Dr. Amber Schmidtke, an assistant professor at Mercer School of Medicine and the author of regular updates on the pandemic in Georgia, and Ryan Proffitt, a high school Language Arts teacher who contracted COVID 19 last spring, discussed “long haul” post acute COVID 19 syndrome, and the fact that COVID 19 can cause disabling long term health problems even in young and healthy people who contract it.
Dr. Michelle “Kanika” Sims, a physician at Grady and a professor at Morehouse School of Medicine, spoke of the degree of trauma she has experienced as a front line health care worker and her urgent desire that no more needless deaths occur. “Now that a vaccine is available we have no business asking teachers to return until they are vaccinated,” said Sims.
Sims addressed vaccine reluctance especially in Black communities, saying that even she had felt it but realized her reaction was fear based rather than science based. “It’s a safe vaccine and it’s an effective vaccine,” said Sims.
“I know better than most that the realities of COVID are much more severe than any imaginary fear that I had about the vaccine,” added Sims.

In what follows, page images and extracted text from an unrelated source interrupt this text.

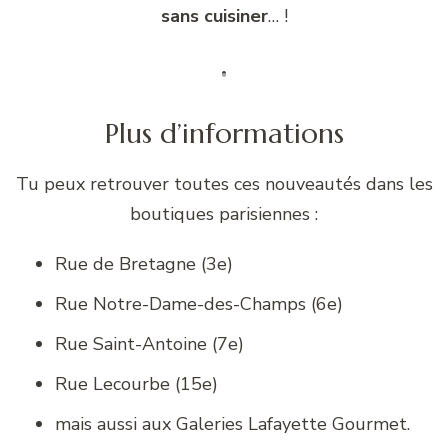
sans cuisiner
… !
Plus d’informations
Tu peux retrouver toutes ces nouveautés dans les
boutiques parisiennes :
Rue de Bretagne (3e)
Rue Notre-Dame-des-Champs (6e)
Rue Saint-Antoine (7e)
Rue Lecourbe (15e)
mais aussi aux Galeries Lafayette Gourmet.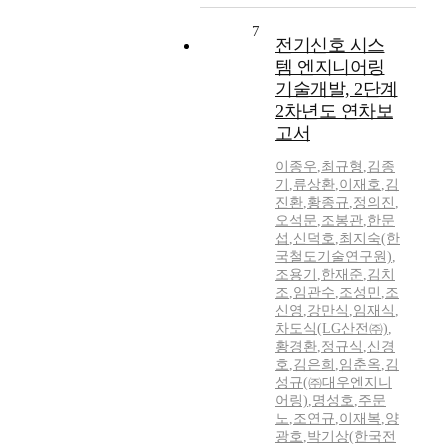
7
전기신호 시스
템 엔지니어링
기술개발, 2단계
2차년도 연차보
고서
이종우
,
최규형
,
김종
기
,
류상환
,
이재호
,
김
진환
,
황종규
,
정의진
,
오석문
,
조봉관
,
한문
섭
,
신덕호
,
최지숙(한
국철도기술연구원)
,
조용기
,
한재준
,
김치
조
,
임관수
,
조성민
,
조
신영
,
강만식
,
임재식
,
차도식(LG산전㈜)
,
황경환
,
정규식
,
신경
호
,
김은희
,
임춘옥
,
김
성규(㈜대우엔지니
어링)
,
명성호
,
주문
노
,
조연규
,
이재복
,
양
광호
,
박기상(한국전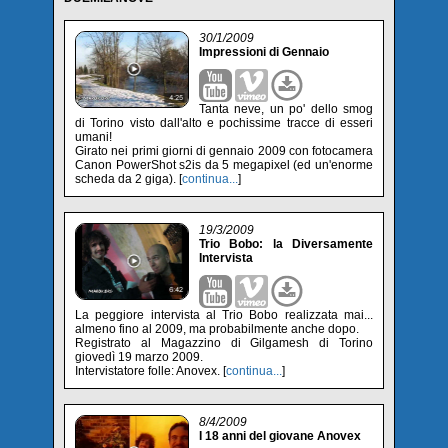
30/1/2009
Impressioni di Gennaio
Tanta neve, un po' dello smog
di Torino visto dall'alto e pochissime tracce di esseri
umani!
Girato nei primi giorni di gennaio 2009 con fotocamera
Canon PowerShot s2is da 5 megapixel (ed un'enorme
scheda da 2 giga). [
continua...
]
19/3/2009
Trio Bobo: la Diversamente
Intervista
La peggiore intervista al Trio Bobo realizzata mai...
almeno fino al 2009, ma probabilmente anche dopo.
Registrato al Magazzino di Gilgamesh di Torino
giovedì 19 marzo 2009.
Intervistatore folle: Anovex. [
continua...
]
8/4/2009
I 18 anni del giovane Anovex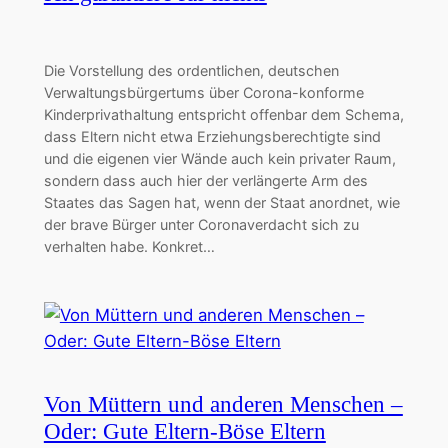
Die Vorstellung des ordentlichen, deutschen
Verwaltungsbürgertums über Corona-konforme
Kinderprivathaltung entspricht offenbar dem Schema,
dass Eltern nicht etwa Erziehungsberechtigte sind
und die eigenen vier Wände auch kein privater Raum,
sondern dass auch hier der verlängerte Arm des
Staates das Sagen hat, wenn der Staat anordnet, wie
der brave Bürger unter Coronaverdacht sich zu
verhalten habe. Konkret…
Von Müttern und anderen Menschen –
Oder: Gute Eltern-Böse Eltern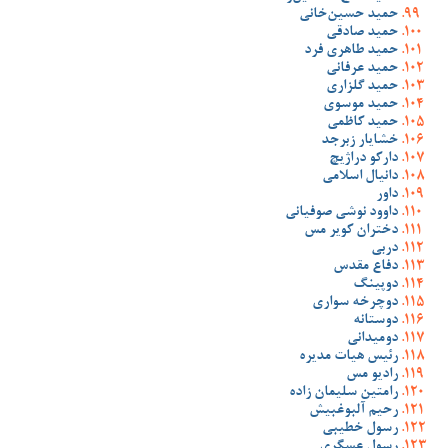
حمید حسین‌خانی
حمید صادقی
حمید طاهری فرد
حمید عرفانی
حمید گلزاری
حمید موسوی
حمید کاظمی
خشایار زبرجد
دارکو دراژیچ
دانیال اسلامی
داور
داوود نوشی صوفیانی
دختران کویر مس
دربی
دفاع مقدس
دوپینگ
دوچرخه سواری
دوستانه
دومیدانی
رئیس هیات مدیره
رادیو مس
رامتین سلیمان زاده
رحیم آلبوغبیش
رسول خطیبی
رسول عسگری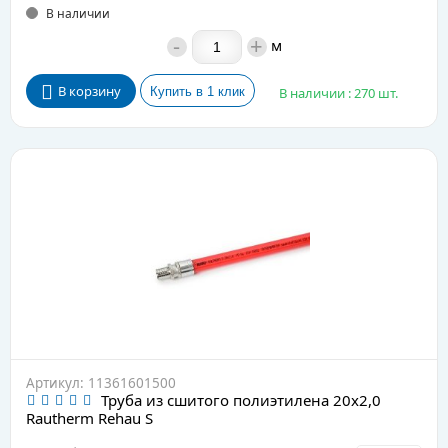
В наличии
-
+
м
В корзину
В наличии : 270 шт.
Артикул: 11361601500
Труба из сшитого полиэтилена 20х2,0
Rautherm Rehau S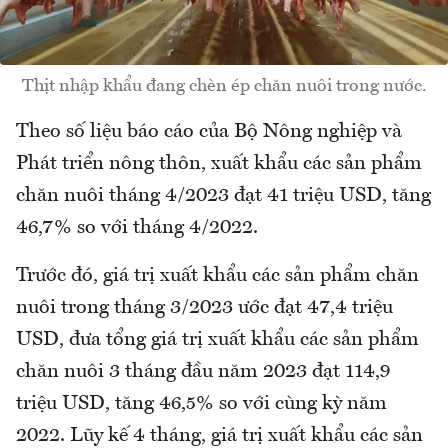
Thịt nhập khẩu đang chèn ép chăn nuôi trong nước.
Theo số liệu báo cáo của Bộ Nông nghiệp và
Phát triển nông thôn, xuất khẩu các sản phẩm
chăn nuôi tháng 4/2023 đạt 41 triệu USD, tăng
46,7% so với tháng 4/2022.
Trước đó, giá trị xuất khẩu các sản phẩm chăn
nuôi trong tháng 3/2023 ước đạt 47,4 triệu
USD, đưa tổng giá trị xuất khẩu các sản phẩm
chăn nuôi 3 tháng đầu năm 2023 đạt 114,9
triệu USD, tăng 46,5% so với cùng kỳ năm
2022. Lũy kế 4 tháng, giá trị xuất khẩu các sản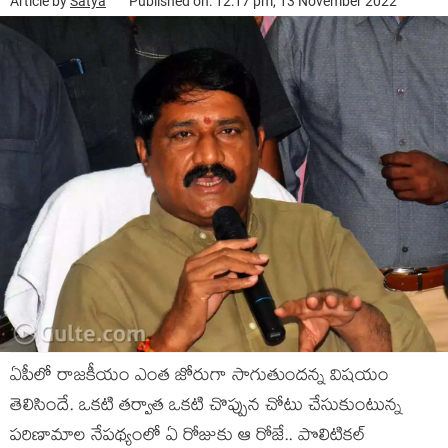
Article by
Satya
Published on: 12:17 pm, 13 November 2022
ఏపీలో రాజకీయం ఎంత జోరుగా సాగుతుందన్న విషయం
తెలిసిందే. ఒకటి తర్వాత ఒకటి చొప్పున చోటు చేసుకుంటున్న
పరిణామాల నేపథ్యంలో ఏ రోజుకు ఆ రోజే.. పొలిటికల్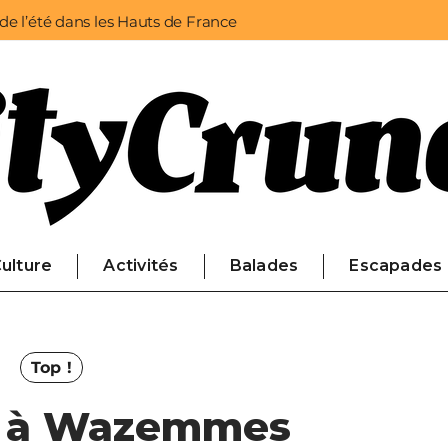
 de l’été dans les Hauts de France
ulture
Activités
Balades
Escapades
Top !
n à Wazemmes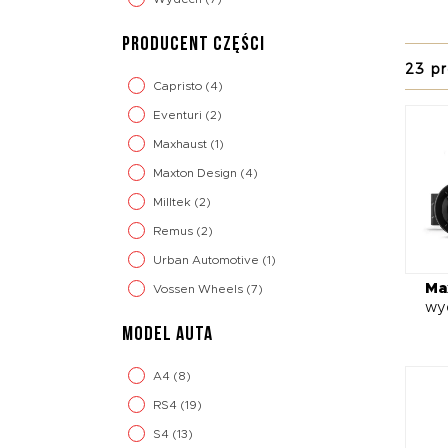
W zale
PRODUCENT CZĘŚCI
kateg
23 p
wyłąc
Capristo
(4)
B9 i p
Eventuri
(2)
QuickS
serde
Maxhaust
(1)
Maxton Design
(4)
Milltek
(2)
Remus
(2)
Urban Automotive
(1)
Ma
Vossen Wheels
(7)
wy
MODEL AUTA
A4
(8)
RS4
(19)
S4
(13)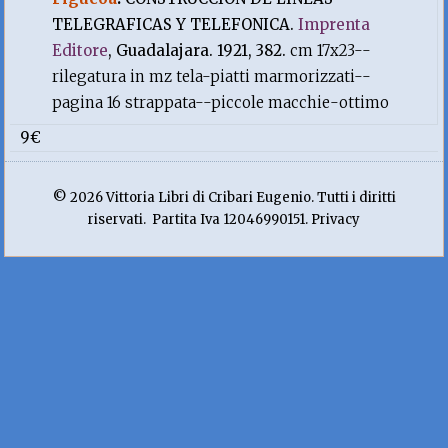
TELEGRAFICAS Y TELEFONICA.
Imprenta
Editore
, Guadalajara. 1921, 382.
cm 17x23--
rilegatura in mz tela-piatti marmorizzati--
pagina 16 strappata--piccole macchie-ottimo
9€
© 2026 Vittoria Libri di Cribari Eugenio. Tutti i diritti
riservati. Partita Iva 12046990151. Privacy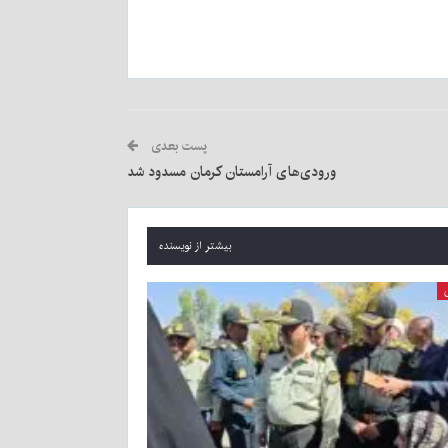
پست بعدی
ورودی‌های آرامستان کرمان مسدود شد
بیشتر از نویسنده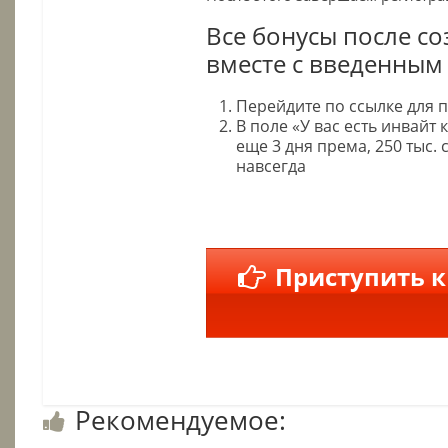
Все бонусы после со
вместе с введенным
Перейдите по ссылке для 
В поле «У вас есть инвайт
еще 3 дня према, 250 тыс. 
навсегда
Приступить к
Рекомендуемое: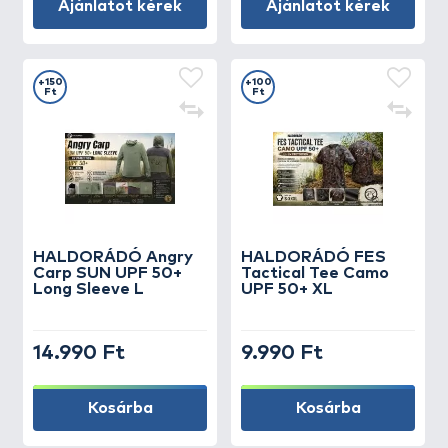
Ajánlatot kérek
Ajánlatot kérek
+150
+100
Ft
Ft
HALDORÁDÓ Angry
HALDORÁDÓ FES
Carp SUN UPF 50+
Tactical Tee Camo
Long Sleeve L
UPF 50+ XL
14.990 Ft
9.990 Ft
Kosárba
Kosárba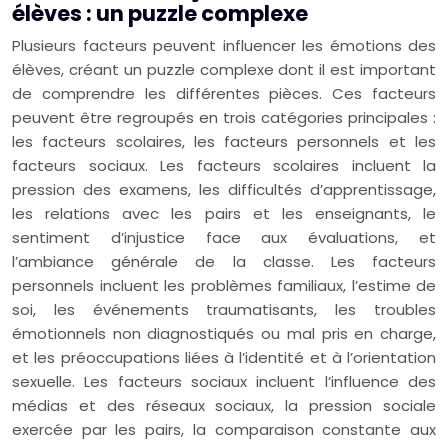
élèves : un puzzle complexe
Plusieurs facteurs peuvent influencer les émotions des
élèves, créant un puzzle complexe dont il est important
de comprendre les différentes pièces. Ces facteurs
peuvent être regroupés en trois catégories principales :
les facteurs scolaires, les facteurs personnels et les
facteurs sociaux. Les facteurs scolaires incluent la
pression des examens, les difficultés d’apprentissage,
les relations avec les pairs et les enseignants, le
sentiment d’injustice face aux évaluations, et
l’ambiance générale de la classe. Les facteurs
personnels incluent les problèmes familiaux, l’estime de
soi, les événements traumatisants, les troubles
émotionnels non diagnostiqués ou mal pris en charge,
et les préoccupations liées à l’identité et à l’orientation
sexuelle. Les facteurs sociaux incluent l’influence des
médias et des réseaux sociaux, la pression sociale
exercée par les pairs, la comparaison constante aux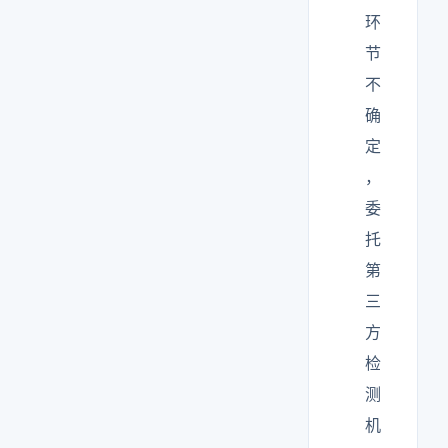
环
节
不
确
定
，
委
托
第
三
方
检
测
机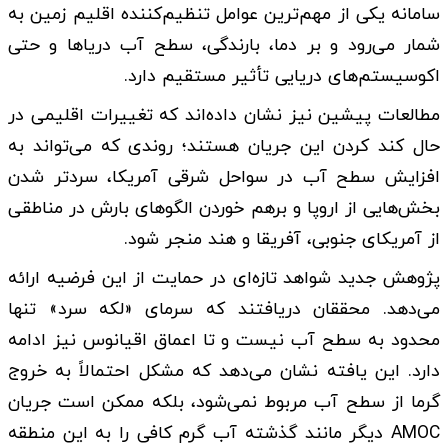
سامانه یکی از مهم‌ترین عوامل تنظیم‌کننده اقلیم زمین به
شمار می‌رود و بر دما، بارندگی، سطح آب دریاها و حتی
اکوسیستم‌های دریایی تأثیر مستقیم دارد.
مطالعات پیشین نیز نشان داده‌اند که تغییرات اقلیمی در
حال کند کردن این جریان هستند؛ روندی که می‌تواند به
افزایش سطح آب در سواحل شرقی آمریکا، سردتر شدن
بخش‌هایی از اروپا و برهم خوردن الگوهای بارش در مناطقی
از آمریکای جنوبی، آفریقا و هند منجر شود.
پژوهش جدید شواهد تازه‌ای در حمایت از این فرضیه ارائه
می‌دهد. محققان دریافتند که سرمای «لکه سرد» تنها
محدود به سطح آب نیست و تا اعماق اقیانوس نیز ادامه
دارد. این یافته نشان می‌دهد که مشکل احتمالاً به خروج
گرما از سطح آب مربوط نمی‌شود، بلکه ممکن است جریان
AMOC دیگر مانند گذشته آب گرم کافی را به این منطقه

Sims stated that she believes school districts are responsible for addressing disparities in health care. She feels that opening schools before teachers can be vaccinated shows either ignorance or disregard of the fact that Black communities are more vulnerable. Risks may be higher for Black students and staff than the community spread numbers indicate.
The CDC has stated that vaccinations are not required for a safe return to school, if mitigation strategies are followed. Many teachers have responded that mitigation strategies are not being followed strictly enough, and that they should be allowed to either stay virtual if they are at risk or get vaccinated.
WABE reported on Thursday that the governor is considering adding teachers to an expanded priority list for vaccines. However, until there are more vaccines available in Georgia, it’s unclear when teachers will be able to get them.
Last summer, the Trump administration declined to order an extra one hundred million doses of the Pfizer vaccine, which would have been delivered this March. The Biden administration recently placed orders for an extra one hundred million doses each from both Pfizer and Moderna. Those vaccines will be delivered in regular increments through July of this year, and will be distributed to states for distribution according to population. Thus far increases in weekly vaccine shipments have been incremental. According to the Georgia Department of Public Health website, “Depending on vaccine supply allocations from the federal government, it may be weeks before additional providers will have vaccine available for quicker and more widespread distribution.”